● **Problem**
Search the data for the string "menjalnika", and report each line where it is found.

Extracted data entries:
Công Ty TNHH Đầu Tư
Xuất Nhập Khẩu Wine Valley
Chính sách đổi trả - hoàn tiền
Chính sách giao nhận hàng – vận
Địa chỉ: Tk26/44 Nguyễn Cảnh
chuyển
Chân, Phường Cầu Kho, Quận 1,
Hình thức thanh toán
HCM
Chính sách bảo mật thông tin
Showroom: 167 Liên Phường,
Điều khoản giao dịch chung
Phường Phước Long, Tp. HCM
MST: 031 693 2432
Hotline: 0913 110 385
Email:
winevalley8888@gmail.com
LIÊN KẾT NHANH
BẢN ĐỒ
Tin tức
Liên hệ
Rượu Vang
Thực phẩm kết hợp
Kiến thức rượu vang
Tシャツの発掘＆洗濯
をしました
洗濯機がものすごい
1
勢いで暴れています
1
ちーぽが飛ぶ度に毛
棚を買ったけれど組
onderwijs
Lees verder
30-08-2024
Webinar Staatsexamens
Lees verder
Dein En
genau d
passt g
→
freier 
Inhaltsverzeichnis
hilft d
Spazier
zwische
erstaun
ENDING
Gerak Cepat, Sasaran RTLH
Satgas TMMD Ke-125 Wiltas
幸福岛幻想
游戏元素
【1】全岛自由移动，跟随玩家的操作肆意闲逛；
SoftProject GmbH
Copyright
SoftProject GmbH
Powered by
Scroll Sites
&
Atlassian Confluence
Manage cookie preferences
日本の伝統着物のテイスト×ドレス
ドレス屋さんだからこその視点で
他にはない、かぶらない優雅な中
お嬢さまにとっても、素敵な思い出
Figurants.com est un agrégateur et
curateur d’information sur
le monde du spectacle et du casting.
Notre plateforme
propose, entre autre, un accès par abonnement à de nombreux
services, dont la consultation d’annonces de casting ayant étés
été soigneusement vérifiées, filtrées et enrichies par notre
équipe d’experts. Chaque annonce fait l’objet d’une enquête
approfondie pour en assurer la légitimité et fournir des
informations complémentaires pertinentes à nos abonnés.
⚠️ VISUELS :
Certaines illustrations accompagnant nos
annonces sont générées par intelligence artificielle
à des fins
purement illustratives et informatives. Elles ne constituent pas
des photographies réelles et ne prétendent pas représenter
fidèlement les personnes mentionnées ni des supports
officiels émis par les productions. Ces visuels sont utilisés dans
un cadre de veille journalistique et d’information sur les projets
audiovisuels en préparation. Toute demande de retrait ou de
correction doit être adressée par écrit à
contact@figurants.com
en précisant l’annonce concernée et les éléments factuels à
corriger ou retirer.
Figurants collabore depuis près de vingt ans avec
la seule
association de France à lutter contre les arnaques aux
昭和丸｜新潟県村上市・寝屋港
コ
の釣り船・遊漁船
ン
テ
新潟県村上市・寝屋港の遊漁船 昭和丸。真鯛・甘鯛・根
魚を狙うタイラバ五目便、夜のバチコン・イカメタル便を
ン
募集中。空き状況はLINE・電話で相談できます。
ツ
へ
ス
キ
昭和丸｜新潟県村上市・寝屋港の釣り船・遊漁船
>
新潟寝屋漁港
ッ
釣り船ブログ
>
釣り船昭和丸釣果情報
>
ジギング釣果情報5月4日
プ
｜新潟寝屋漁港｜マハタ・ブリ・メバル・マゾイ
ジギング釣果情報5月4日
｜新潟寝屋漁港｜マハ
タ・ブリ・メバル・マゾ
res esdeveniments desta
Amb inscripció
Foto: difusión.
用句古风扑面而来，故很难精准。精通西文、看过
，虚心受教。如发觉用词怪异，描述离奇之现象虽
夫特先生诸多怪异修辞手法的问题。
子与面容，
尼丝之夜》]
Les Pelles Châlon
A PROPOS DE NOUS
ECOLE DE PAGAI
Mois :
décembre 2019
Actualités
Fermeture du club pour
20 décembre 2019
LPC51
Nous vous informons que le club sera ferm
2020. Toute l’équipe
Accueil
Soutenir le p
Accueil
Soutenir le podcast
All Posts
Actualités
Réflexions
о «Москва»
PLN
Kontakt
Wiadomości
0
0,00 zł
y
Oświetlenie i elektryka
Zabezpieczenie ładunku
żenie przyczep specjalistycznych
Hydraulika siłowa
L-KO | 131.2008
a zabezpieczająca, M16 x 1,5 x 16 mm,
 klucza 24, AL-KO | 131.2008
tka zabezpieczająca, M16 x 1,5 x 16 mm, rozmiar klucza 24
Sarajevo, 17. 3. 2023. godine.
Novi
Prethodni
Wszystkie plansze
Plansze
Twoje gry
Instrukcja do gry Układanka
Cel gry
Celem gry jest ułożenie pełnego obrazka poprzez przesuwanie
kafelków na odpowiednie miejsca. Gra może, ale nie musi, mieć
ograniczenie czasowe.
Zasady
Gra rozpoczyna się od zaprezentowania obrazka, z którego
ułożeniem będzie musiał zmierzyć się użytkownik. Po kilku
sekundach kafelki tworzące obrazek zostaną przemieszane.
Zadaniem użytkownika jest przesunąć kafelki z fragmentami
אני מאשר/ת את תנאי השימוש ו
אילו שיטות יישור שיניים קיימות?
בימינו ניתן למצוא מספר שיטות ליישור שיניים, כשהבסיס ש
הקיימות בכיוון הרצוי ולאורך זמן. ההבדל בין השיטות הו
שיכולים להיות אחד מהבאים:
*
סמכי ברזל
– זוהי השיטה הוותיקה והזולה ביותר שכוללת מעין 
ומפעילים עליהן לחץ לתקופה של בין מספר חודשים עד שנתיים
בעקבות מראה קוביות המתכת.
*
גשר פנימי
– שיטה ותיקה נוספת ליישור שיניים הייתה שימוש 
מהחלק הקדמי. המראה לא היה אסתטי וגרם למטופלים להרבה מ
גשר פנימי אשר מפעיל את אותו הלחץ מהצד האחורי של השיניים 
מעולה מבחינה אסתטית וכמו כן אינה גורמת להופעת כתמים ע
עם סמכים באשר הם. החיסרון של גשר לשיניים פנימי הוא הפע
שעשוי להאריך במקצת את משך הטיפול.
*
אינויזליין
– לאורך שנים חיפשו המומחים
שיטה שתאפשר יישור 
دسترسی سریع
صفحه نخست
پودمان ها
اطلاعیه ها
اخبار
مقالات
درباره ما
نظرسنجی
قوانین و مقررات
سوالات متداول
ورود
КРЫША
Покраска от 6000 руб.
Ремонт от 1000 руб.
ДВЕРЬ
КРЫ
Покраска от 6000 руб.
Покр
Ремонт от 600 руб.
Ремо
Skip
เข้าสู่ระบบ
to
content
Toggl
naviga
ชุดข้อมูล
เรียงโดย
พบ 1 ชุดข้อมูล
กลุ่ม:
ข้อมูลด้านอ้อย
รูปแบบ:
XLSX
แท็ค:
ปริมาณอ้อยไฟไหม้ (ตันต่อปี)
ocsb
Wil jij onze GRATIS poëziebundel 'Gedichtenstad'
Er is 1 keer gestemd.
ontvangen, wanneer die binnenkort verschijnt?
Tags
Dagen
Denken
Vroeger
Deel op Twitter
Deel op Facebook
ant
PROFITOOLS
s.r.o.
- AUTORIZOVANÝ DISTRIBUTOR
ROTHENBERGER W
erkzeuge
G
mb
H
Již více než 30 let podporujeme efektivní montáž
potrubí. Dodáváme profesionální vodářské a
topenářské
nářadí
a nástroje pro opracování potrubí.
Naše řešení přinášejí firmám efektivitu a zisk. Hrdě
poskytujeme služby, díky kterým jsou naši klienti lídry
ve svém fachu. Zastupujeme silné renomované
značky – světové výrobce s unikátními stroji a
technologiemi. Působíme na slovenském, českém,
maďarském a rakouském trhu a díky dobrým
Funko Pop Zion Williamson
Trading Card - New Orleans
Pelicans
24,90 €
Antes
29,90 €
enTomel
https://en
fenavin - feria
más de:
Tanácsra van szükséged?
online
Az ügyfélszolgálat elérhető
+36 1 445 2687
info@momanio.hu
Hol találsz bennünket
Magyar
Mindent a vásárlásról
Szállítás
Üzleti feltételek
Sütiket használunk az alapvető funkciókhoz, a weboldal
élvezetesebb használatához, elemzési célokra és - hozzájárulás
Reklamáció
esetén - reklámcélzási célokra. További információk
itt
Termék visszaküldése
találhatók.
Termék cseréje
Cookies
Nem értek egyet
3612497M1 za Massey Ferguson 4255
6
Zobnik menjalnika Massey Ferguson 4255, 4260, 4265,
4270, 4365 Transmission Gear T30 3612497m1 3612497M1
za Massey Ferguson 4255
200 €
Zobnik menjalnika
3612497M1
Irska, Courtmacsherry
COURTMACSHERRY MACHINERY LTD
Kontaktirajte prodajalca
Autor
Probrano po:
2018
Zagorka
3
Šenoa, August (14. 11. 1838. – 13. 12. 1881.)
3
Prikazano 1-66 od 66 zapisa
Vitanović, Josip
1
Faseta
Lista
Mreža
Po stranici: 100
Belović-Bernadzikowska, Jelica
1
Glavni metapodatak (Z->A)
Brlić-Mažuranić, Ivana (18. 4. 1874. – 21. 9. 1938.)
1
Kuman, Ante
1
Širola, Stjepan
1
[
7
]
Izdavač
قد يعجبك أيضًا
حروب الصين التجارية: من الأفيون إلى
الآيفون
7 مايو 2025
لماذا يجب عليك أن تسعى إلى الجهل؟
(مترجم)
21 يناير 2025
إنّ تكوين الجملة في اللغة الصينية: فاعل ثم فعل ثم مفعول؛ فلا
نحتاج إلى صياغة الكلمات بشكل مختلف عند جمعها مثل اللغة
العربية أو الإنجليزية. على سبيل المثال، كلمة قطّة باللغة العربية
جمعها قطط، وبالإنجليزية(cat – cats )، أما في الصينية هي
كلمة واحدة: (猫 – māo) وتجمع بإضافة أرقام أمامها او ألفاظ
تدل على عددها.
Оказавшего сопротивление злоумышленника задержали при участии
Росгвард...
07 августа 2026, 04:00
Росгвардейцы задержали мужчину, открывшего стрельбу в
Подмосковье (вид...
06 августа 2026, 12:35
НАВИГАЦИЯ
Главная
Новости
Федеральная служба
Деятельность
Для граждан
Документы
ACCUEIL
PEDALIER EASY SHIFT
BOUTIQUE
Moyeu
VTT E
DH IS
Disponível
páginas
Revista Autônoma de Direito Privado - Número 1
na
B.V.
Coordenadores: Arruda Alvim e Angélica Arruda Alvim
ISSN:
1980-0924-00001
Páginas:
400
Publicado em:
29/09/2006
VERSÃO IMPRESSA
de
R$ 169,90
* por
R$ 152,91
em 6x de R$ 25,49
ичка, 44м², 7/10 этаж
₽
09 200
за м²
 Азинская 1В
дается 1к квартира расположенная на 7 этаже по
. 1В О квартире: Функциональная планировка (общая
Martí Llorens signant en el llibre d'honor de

● **Result below**
Zobnik menjalnika Massey Ferguson 4255, 4260, 4265,
Zobnik menjalnika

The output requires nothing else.